══ SUPPLIED RECORDS
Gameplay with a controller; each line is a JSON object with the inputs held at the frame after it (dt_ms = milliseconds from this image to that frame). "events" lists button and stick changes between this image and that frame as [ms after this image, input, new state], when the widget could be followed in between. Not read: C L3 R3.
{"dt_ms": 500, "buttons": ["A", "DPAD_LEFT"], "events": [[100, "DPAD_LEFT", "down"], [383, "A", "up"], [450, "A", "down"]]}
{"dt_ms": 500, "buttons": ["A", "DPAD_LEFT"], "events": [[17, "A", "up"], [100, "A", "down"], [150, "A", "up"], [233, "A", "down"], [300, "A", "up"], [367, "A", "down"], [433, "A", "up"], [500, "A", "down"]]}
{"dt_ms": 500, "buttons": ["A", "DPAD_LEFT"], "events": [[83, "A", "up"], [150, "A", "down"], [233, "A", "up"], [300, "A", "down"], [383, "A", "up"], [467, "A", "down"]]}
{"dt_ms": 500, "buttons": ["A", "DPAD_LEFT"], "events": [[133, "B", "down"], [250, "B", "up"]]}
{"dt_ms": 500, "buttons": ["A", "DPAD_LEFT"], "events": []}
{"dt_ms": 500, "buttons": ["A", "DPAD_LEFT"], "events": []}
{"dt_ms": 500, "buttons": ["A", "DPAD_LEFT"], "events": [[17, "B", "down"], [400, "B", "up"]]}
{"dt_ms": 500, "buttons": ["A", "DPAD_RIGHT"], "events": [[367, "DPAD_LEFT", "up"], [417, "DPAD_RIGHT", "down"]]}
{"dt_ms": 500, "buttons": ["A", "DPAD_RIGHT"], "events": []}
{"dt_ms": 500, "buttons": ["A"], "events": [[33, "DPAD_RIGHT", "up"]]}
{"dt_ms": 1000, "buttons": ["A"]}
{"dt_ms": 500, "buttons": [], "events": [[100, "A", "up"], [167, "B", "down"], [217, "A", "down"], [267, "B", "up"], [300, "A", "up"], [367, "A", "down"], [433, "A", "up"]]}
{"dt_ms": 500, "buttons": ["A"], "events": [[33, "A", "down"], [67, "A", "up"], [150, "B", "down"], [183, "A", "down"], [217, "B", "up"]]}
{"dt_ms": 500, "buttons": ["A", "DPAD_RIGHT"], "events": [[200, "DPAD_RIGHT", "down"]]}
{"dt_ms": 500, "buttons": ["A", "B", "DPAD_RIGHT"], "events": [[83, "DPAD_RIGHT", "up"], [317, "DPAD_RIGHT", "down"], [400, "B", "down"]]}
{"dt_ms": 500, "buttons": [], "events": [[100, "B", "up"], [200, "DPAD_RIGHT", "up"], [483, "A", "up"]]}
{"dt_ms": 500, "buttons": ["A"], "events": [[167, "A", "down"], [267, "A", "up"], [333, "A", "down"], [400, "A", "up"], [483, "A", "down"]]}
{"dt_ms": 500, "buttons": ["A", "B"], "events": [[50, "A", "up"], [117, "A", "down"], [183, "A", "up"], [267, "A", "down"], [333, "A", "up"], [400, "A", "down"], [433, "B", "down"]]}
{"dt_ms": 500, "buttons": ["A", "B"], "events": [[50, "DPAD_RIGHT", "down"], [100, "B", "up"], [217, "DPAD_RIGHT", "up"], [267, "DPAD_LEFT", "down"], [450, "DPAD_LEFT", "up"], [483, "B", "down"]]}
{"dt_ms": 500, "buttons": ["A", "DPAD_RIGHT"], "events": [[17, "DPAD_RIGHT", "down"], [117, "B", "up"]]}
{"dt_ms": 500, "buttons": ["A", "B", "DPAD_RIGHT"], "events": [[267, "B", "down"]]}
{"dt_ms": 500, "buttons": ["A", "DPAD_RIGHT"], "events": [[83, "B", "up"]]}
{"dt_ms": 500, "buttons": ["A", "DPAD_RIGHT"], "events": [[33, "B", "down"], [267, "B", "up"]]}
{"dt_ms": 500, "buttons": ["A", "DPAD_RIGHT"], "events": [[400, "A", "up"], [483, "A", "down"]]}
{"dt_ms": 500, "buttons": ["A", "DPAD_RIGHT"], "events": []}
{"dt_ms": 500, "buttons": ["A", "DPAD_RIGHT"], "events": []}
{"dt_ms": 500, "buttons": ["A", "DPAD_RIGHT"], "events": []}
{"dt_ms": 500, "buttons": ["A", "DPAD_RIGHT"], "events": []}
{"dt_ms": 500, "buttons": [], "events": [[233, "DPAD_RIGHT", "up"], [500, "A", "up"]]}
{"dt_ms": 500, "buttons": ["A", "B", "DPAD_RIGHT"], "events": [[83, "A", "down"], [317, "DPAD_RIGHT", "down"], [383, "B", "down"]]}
════
Each line above should appear again, reproduced exactly.

Gameplay with a controller; each line is a JSON object with the inputs held at the frame after it (dt_ms = milliseconds from this image to that frame). "events" lists button and stick changes between this image and that frame as [ms after this image, input, new state], when the widget could be followed in between. Not read: C L3 R3.
{"dt_ms": 500, "buttons": ["A", "DPAD_LEFT"], "events": [[100, "DPAD_LEFT", "down"], [383, "A", "up"], [450, "A", "down"]]}
{"dt_ms": 500, "buttons": ["A", "DPAD_LEFT"], "events": [[17, "A", "up"], [100, "A", "down"], [150, "A", "up"], [233, "A", "down"], [300, "A", "up"], [367, "A", "down"], [433, "A", "up"], [500, "A", "down"]]}
{"dt_ms": 500, "buttons": ["A", "DPAD_LEFT"], "events": [[83, "A", "up"], [150, "A", "down"], [233, "A", "up"], [300, "A", "down"], [383, "A", "up"], [467, "A", "down"]]}
{"dt_ms": 500, "buttons": ["A", "DPAD_LEFT"], "events": [[133, "B", "down"], [250, "B", "up"]]}
{"dt_ms": 500, "buttons": ["A", "DPAD_LEFT"], "events": []}
{"dt_ms": 500, "buttons": ["A", "DPAD_LEFT"], "events": []}
{"dt_ms": 500, "buttons": ["A", "DPAD_LEFT"], "events": [[17, "B", "down"], [400, "B", "up"]]}
{"dt_ms": 500, "buttons": ["A", "DPAD_RIGHT"], "events": [[367, "DPAD_LEFT", "up"], [417, "DPAD_RIGHT", "down"]]}
{"dt_ms": 500, "buttons": ["A", "DPAD_RIGHT"], "events": []}
{"dt_ms": 500, "buttons": ["A"], "events": [[33, "DPAD_RIGHT", "up"]]}
{"dt_ms": 1000, "buttons": ["A"]}
{"dt_ms": 500, "buttons": [], "events": [[100, "A", "up"], [167, "B", "down"], [217, "A", "down"], [267, "B", "up"], [300, "A", "up"], [367, "A", "down"], [433, "A", "up"]]}
{"dt_ms": 500, "buttons": ["A"], "events": [[33, "A", "down"], [67, "A", "up"], [150, "B", "down"], [183, "A", "down"], [217, "B", "up"]]}
{"dt_ms": 500, "buttons": ["A", "DPAD_RIGHT"], "events": [[200, "DPAD_RIGHT", "down"]]}
{"dt_ms": 500, "buttons": ["A", "B", "DPAD_RIGHT"], "events": [[83, "DPAD_RIGHT", "up"], [317, "DPAD_RIGHT", "down"], [400, "B", "down"]]}
{"dt_ms": 500, "buttons": [], "events": [[100, "B", "up"], [200, "DPAD_RIGHT", "up"], [483, "A", "up"]]}
{"dt_ms": 500, "buttons": ["A"], "events": [[167, "A", "down"], [267, "A", "up"], [333, "A", "down"], [400, "A", "up"], [483, "A", "down"]]}
{"dt_ms": 500, "buttons": ["A", "B"], "events": [[50, "A", "up"], [117, "A", "down"], [183, "A", "up"], [267, "A", "down"], [333, "A", "up"], [400, "A", "down"], [433, "B", "down"]]}
{"dt_ms": 500, "buttons": ["A", "B"], "events": [[50, "DPAD_RIGHT", "down"], [100, "B", "up"], [217, "DPAD_RIGHT", "up"], [267, "DPAD_LEFT", "down"], [450, "DPAD_LEFT", "up"], [483, "B", "down"]]}
{"dt_ms": 500, "buttons": ["A", "DPAD_RIGHT"], "events": [[17, "DPAD_RIGHT", "down"], [117, "B", "up"]]}
{"dt_ms": 500, "buttons": ["A", "B", "DPAD_RIGHT"], "events": [[267, "B", "down"]]}
{"dt_ms": 500, "buttons": ["A", "DPAD_RIGHT"], "events": [[83, "B", "up"]]}
{"dt_ms": 500, "buttons": ["A", "DPAD_RIGHT"], "events": [[33, "B", "down"], [267, "B", "up"]]}
{"dt_ms": 500, "buttons": ["A", "DPAD_RIGHT"], "events": [[400, "A", "up"], [483, "A", "down"]]}
{"dt_ms": 500, "buttons": ["A", "DPAD_RIGHT"], "events": []}
{"dt_ms": 500, "buttons": ["A", "DPAD_RIGHT"], "events": []}
{"dt_ms": 500, "buttons": ["A", "DPAD_RIGHT"], "events": []}
{"dt_ms": 500, "buttons": ["A", "DPAD_RIGHT"], "events": []}
{"dt_ms": 500, "buttons": [], "events": [[233, "DPAD_RIGHT", "up"], [500, "A", "up"]]}
{"dt_ms": 500, "buttons": ["A", "B", "DPAD_RIGHT"], "events": [[83, "A", "down"], [317, "DPAD_RIGHT", "down"], [383, "B", "down"]]}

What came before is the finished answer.